Héritage : des patients peuvent-ils faire un legs à leurs professionnels de santé ?
Léguer un héritage à un professionnel de santé nous accompagnant dans les derniers instants d’une maladie dont on décède est plus complexe qu’on l’imagine.

Peut-on être pleinement lucide lorsqu’on est atteint d’une maladie mortelle ? Et ainsi léguer un héritage à la personne qui nous a prodigué des soins avant de décéder ? Ce sont les questions qui se sont posées dans une affaire relayée par Le Monde. Dans ce cas précis, une femme veuve sans enfants a perdu la bataille contre le cancer. Sur le testament de la défunte, il est stipulé qu’environ un quart de son patrimoine, soit 870.000 euros, doit être versé à son infirmière qu’elle considérait « comme [sa] fille ». Le frère de la signataire, qui a lui hérité du reste des biens de sa sœur, soit un immeuble d’une valeur de 3 millions d’euros, conteste le droit de l’infirmière qui prodiguait depuis deux ans des soins à la malade « pour la maladie dont celle-ci est morte ».
Héritage et loi
Dans pareille situation, l’article 909 du Code civil instaure l’interdiction pour les personnels de santé d’accepter un héritage. Pourtant, lorsqu’elle assigne le frère de la défunte, l’infirmière gagne. D’abord en première instance, puis en appel. Etant donné qu’elle ne connaissait pas encore le diagnostic de son cancer au moment de la rédaction de son testament, les magistrats ont alors estimé que la signataire ne pouvait pas être sous emprise. En revanche, la Cour de cassation ne l’entendait pas de la même oreille, jugeant que « l’incapacité de recevoir un legs » n’avait pas de lien avec la date du diagnostic de la maladie du testateur.

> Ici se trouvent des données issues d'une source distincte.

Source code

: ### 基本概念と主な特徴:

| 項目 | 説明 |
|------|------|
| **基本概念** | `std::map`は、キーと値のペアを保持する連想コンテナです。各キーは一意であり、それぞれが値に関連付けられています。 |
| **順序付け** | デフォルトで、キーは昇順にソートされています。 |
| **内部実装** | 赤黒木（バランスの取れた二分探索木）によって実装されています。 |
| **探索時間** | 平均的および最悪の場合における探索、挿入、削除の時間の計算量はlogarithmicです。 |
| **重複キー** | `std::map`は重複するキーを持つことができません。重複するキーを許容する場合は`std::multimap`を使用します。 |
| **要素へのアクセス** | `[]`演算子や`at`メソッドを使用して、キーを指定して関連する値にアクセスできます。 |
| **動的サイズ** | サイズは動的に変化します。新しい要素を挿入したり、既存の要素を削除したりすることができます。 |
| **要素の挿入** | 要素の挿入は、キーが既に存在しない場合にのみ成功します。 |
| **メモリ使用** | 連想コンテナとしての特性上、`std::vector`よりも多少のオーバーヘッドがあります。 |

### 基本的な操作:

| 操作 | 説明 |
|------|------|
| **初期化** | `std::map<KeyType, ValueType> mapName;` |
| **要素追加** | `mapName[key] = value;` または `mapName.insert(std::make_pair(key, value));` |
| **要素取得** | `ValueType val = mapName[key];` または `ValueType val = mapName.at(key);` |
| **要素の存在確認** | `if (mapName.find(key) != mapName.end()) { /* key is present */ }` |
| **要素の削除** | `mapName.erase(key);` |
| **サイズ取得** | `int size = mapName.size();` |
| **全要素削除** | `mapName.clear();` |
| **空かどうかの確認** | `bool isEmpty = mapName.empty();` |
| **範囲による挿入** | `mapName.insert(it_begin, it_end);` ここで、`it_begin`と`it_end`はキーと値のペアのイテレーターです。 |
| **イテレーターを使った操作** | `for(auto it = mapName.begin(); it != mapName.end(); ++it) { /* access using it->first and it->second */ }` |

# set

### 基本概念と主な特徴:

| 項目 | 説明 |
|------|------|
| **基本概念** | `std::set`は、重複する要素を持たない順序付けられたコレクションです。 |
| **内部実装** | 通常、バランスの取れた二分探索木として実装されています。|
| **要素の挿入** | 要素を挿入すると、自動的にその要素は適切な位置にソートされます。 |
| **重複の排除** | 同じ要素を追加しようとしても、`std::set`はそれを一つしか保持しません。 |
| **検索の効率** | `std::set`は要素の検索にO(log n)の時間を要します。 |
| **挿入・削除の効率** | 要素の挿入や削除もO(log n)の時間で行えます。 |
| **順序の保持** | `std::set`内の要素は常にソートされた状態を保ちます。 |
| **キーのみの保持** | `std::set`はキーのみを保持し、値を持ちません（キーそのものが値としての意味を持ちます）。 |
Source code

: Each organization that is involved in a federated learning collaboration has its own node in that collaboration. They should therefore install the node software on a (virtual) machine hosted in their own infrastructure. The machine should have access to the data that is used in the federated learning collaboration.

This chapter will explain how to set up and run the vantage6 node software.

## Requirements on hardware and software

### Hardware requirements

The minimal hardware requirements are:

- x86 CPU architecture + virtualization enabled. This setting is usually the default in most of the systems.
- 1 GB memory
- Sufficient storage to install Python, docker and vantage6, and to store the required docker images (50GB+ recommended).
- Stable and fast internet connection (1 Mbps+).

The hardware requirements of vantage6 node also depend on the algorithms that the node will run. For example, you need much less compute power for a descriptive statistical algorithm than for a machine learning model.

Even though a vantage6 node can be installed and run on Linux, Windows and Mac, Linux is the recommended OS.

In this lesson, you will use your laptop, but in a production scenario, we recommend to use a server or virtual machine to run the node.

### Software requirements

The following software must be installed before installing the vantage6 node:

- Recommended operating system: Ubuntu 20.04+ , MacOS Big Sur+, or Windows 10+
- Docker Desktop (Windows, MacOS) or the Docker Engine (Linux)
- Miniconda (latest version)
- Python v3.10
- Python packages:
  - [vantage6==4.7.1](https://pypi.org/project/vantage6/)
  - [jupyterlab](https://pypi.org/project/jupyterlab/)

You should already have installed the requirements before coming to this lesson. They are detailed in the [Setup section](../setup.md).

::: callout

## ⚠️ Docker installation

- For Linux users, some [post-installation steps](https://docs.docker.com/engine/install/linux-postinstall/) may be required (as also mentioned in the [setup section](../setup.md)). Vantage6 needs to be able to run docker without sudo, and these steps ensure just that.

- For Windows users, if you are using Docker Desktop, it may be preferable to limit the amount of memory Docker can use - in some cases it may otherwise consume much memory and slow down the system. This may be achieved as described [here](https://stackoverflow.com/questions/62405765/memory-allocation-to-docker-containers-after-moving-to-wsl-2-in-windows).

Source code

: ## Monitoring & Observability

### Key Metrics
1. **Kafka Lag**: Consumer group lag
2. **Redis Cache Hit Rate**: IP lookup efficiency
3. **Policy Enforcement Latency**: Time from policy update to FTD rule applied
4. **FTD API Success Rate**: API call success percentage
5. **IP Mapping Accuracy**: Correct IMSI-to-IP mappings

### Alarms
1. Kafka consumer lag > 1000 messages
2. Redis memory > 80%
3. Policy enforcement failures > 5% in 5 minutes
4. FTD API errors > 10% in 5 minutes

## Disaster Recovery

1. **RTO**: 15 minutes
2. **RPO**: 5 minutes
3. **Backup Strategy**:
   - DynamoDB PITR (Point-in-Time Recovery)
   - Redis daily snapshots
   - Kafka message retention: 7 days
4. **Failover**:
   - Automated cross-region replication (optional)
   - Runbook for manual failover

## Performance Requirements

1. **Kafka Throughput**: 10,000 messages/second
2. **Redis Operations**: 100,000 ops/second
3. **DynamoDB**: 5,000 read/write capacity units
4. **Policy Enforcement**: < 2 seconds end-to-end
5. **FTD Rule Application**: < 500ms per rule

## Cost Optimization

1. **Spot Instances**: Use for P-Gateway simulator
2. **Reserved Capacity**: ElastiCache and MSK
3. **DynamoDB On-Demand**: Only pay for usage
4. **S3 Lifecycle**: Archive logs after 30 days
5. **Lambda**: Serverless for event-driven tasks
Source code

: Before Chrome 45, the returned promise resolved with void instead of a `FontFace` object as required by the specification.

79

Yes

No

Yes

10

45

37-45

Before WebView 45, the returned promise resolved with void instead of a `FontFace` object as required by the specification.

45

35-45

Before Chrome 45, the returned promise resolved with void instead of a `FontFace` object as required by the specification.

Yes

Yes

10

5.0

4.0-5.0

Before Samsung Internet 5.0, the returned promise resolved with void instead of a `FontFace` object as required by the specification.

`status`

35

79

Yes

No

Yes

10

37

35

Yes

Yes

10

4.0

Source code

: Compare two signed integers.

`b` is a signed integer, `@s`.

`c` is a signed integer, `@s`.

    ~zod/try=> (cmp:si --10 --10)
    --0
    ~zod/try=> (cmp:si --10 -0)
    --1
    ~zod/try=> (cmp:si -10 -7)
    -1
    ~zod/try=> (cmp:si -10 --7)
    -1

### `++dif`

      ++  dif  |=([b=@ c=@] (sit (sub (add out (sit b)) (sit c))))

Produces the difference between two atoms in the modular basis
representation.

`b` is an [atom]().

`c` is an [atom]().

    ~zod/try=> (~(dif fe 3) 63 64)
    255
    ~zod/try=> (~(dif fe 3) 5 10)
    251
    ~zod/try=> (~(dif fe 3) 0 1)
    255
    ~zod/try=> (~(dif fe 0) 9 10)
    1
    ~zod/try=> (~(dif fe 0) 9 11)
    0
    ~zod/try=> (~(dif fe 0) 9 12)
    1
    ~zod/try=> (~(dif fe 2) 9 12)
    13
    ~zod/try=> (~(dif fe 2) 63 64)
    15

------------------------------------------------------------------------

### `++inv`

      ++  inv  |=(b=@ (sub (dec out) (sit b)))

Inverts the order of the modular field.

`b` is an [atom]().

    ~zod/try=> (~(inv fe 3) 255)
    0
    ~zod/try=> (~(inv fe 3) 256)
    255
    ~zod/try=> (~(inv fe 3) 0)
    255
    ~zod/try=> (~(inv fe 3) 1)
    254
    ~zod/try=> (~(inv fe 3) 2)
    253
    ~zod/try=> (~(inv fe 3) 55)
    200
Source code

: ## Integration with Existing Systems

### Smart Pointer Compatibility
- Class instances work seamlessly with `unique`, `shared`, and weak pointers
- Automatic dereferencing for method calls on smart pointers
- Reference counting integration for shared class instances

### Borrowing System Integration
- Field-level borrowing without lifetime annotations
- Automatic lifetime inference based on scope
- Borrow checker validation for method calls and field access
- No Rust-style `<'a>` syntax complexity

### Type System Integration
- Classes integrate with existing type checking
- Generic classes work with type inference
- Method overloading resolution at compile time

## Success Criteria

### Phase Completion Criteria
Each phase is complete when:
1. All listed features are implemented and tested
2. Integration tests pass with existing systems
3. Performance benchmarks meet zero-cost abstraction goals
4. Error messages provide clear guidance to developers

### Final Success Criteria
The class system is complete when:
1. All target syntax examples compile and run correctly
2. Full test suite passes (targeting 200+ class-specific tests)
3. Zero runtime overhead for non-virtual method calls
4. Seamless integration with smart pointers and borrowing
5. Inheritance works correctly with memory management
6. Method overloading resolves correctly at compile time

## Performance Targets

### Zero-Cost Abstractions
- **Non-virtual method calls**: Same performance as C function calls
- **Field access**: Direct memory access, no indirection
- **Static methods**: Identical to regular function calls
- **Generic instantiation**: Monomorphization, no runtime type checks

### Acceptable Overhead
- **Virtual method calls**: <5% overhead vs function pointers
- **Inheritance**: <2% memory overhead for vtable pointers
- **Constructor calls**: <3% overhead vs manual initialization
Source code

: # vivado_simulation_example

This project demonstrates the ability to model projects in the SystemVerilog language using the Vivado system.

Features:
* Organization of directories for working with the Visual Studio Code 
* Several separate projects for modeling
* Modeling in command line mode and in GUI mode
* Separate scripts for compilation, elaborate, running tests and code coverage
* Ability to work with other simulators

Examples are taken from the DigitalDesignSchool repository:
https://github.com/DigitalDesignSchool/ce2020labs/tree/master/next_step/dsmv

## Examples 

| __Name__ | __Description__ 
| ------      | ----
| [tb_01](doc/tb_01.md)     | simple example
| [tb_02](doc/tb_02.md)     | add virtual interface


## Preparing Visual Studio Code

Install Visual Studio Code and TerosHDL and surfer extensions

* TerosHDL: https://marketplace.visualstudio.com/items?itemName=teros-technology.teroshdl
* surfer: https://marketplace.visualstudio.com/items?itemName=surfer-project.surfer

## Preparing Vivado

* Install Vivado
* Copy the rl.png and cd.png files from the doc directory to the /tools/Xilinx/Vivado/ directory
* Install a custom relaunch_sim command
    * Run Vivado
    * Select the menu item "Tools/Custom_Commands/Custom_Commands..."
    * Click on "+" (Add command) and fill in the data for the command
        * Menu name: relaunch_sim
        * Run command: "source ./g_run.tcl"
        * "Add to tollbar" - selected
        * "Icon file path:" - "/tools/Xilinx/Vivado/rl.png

L’infirmière a par la suite soulevé la question prioritaire de constitutionnalité devant la cour d’appel de renvoi. Aussi, l’article 909 du code civil est-il conforme à la Constitution étant donné que la personne malade est empêchée de disposer librement de ses bien, peu importe si elle est, ou non, en pleine possession de ses moyens. Une question qui avait déjà été soulevée au sujet de l’article L. 116-4 du code de l’action sociale et des familles, lequel empêchait les personnes âgées de faire un legs à leurs aides à domicile. Depuis, l’article a été abrogé au motif d’une atteinte « disproportionnée » à leur droit de propriété. Selon l’avocat de l’infirmière, il devrait en être de même pour les soignants, car être gravement malade ne renvoie pas à être complètement sénile. Autre son de cloche du côté de l’avocat du frère de la défunte.
Finalement, l’article 909 a été déclaré « conforme à la Constitution ». Car, « eu égard à la nature de la relation entre un professionnel de santé et son patient atteint d’une maladie dont il va décéder, l’interdiction est bien fondée sur la situation de vulnérabilité dans laquelle se trouve le donateur ou le testateur à l’égard de celui qui lui prodigue des soins », rapportent nos confrères. Le Conseil constitutionnel statue que « l’atteinte au droit de propriété qui résulte des dispositions contestées est justifiée par un objectif d’intérêt général et proportionnée à cet objectif ».